*** Opening Data extracts ***

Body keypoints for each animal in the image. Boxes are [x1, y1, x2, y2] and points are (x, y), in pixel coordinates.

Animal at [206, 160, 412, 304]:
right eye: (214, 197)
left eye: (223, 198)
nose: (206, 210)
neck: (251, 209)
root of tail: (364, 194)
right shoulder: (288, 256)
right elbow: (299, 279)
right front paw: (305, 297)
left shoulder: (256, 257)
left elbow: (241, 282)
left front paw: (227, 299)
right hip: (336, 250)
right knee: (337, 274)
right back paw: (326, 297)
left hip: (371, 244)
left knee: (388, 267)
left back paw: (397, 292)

*** Closing Data extracts ***
*** Opening Data extracts ***

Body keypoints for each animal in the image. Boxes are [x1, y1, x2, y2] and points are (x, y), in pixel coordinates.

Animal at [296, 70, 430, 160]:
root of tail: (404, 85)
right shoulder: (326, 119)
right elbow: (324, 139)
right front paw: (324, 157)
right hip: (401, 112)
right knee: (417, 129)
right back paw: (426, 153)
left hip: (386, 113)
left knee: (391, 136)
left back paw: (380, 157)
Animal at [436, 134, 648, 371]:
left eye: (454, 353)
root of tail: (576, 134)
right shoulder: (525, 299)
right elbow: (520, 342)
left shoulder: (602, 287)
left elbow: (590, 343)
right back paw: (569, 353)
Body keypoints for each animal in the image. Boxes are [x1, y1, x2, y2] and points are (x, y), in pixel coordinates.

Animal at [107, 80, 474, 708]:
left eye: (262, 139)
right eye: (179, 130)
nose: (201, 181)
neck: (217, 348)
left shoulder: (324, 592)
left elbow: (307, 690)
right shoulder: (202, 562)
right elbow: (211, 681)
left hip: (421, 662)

*** Closing Data extracts ***

**Problem details:** Among the records above, only the lines between the line holding "left front paw: (227, 299)" and the line holding "left back paw: (397, 292)", inclusive, are to be output, exactly as written.

**Output of the exercise:**
left front paw: (227, 299)
right hip: (336, 250)
right knee: (337, 274)
right back paw: (326, 297)
left hip: (371, 244)
left knee: (388, 267)
left back paw: (397, 292)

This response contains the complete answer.